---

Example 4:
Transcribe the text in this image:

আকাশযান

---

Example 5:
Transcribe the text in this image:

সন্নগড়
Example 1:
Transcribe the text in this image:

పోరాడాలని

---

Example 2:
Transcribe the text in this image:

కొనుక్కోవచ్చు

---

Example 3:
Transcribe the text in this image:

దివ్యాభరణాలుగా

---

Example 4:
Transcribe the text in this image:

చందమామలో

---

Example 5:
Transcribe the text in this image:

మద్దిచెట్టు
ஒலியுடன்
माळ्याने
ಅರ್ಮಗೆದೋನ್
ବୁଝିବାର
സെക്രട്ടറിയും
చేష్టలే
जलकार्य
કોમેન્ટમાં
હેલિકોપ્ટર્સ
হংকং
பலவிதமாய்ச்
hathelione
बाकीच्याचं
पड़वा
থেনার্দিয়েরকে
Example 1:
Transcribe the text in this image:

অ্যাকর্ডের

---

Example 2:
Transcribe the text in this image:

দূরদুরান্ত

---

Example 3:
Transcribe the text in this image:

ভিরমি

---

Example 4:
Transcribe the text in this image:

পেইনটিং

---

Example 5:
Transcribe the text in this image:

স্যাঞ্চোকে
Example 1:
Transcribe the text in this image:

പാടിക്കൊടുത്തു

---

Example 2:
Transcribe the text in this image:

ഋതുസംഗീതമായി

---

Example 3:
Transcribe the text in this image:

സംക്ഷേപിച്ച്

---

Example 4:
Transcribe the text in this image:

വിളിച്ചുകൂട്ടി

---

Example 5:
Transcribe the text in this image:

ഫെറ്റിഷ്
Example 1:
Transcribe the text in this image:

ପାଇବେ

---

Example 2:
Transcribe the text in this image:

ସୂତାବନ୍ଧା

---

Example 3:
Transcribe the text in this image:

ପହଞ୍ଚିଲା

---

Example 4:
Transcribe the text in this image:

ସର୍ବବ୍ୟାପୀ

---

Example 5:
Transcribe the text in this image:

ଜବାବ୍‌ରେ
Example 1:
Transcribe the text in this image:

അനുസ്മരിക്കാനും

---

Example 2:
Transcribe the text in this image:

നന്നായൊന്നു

************

Exercise requirements:
Print the listing above in full, exactly as it is.

Task response:
---

Example 4:
Transcribe the text in this image:

আকাশযান

---

Example 5:
Transcribe the text in this image:

সন্নগড়
Example 1:
Transcribe the text in this image:

పోరాడాలని

---

Example 2:
Transcribe the text in this image:

కొనుక్కోవచ్చు

---

Example 3:
Transcribe the text in this image:

దివ్యాభరణాలుగా

---

Example 4:
Transcribe the text in this image:

చందమామలో

---

Example 5:
Transcribe the text in this image:

మద్దిచెట్టు
ஒலியுடன்
माळ्याने
ಅರ್ಮಗೆದೋನ್
ବୁଝିବାର
സെക്രട്ടറിയും
చేష్టలే
जलकार्य
કોમેન્ટમાં
હેલિકોપ્ટર્સ
হংকং
பலவிதமாய்ச்
hathelione
बाकीच्याचं
पड़वा
থেনার্দিয়েরকে
Example 1:
Transcribe the text in this image:

অ্যাকর্ডের

---

Example 2:
Transcribe the text in this image:

দূরদুরান্ত

---

Example 3:
Transcribe the text in this image:

ভিরমি

---

Example 4:
Transcribe the text in this image:

পেইনটিং

---

Example 5:
Transcribe the text in this image:

স্যাঞ্চোকে
Example 1:
Transcribe the text in this image:

പാടിക്കൊടുത്തു

---

Example 2:
Transcribe the text in this image:

ഋതുസംഗീതമായി

---

Example 3:
Transcribe the text in this image:

സംക്ഷേപിച്ച്

---

Example 4:
Transcribe the text in this image:

വിളിച്ചുകൂട്ടി

---

Example 5:
Transcribe the text in this image:

ഫെറ്റിഷ്
Example 1:
Transcribe the text in this image:

ପାଇବେ

---

Example 2:
Transcribe the text in this image:

ସୂତାବନ୍ଧା

---

Example 3:
Transcribe the text in this image:

ପହଞ୍ଚିଲା

---

Example 4:
Transcribe the text in this image:

ସର୍ବବ୍ୟାପୀ

---

Example 5:
Transcribe the text in this image:

ଜବାବ୍‌ରେ
Example 1:
Transcribe the text in this image:

അനുസ്മരിക്കാനും

---

Example 2:
Transcribe the text in this image:

നന്നായൊന്നു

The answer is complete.